• _REQUIREMENT_: Below are records; state how many of their lines hold the word "pyautogui", and give only the figure.
__________________________________________________
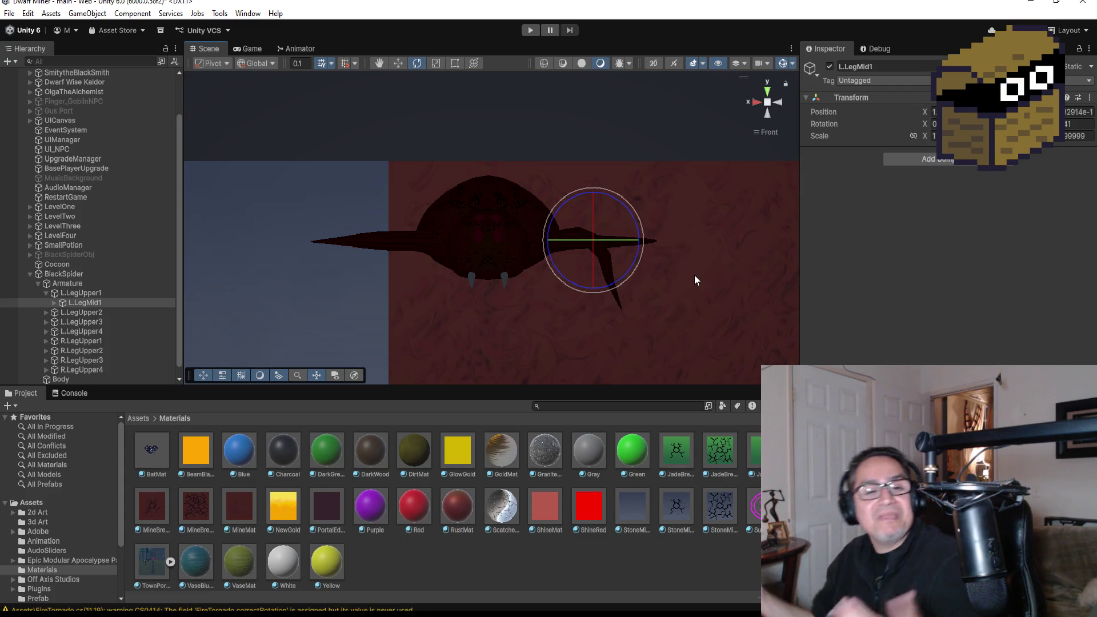
pyautogui.click(54, 302)
pyautogui.click(84, 312)
pyautogui.moveTo(649, 245); pyautogui.dragTo(670, 265)
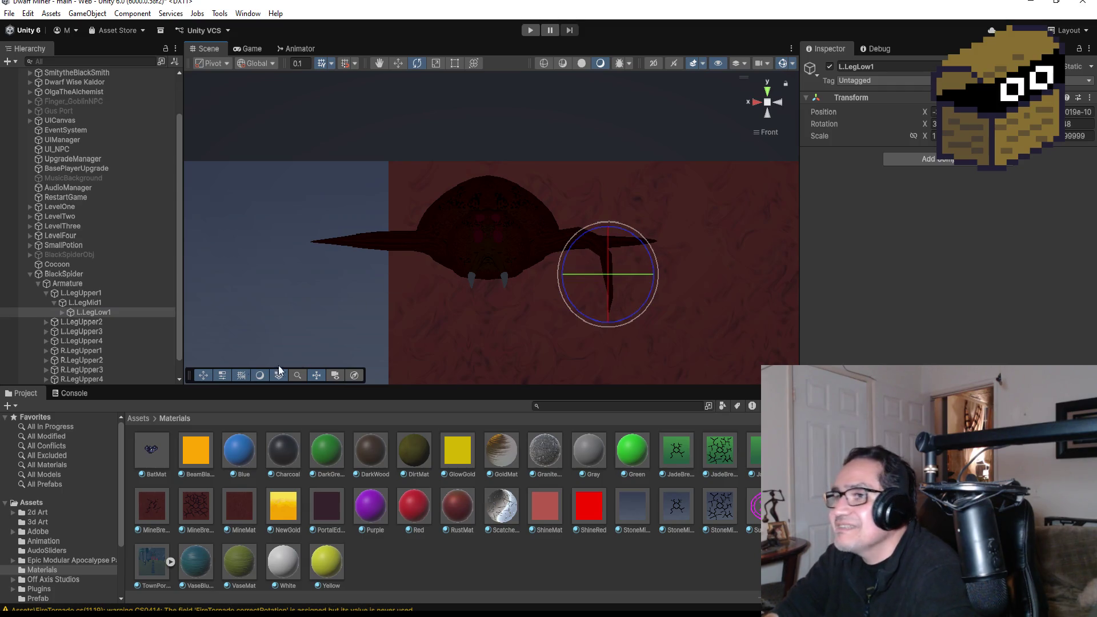
# Move through the bone hierarchy past L.LegUpper2 to the R.LegUpper1 bone
pyautogui.click(47, 321)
__________________________________________________
• _ANSWER TO THIS TASK_: 4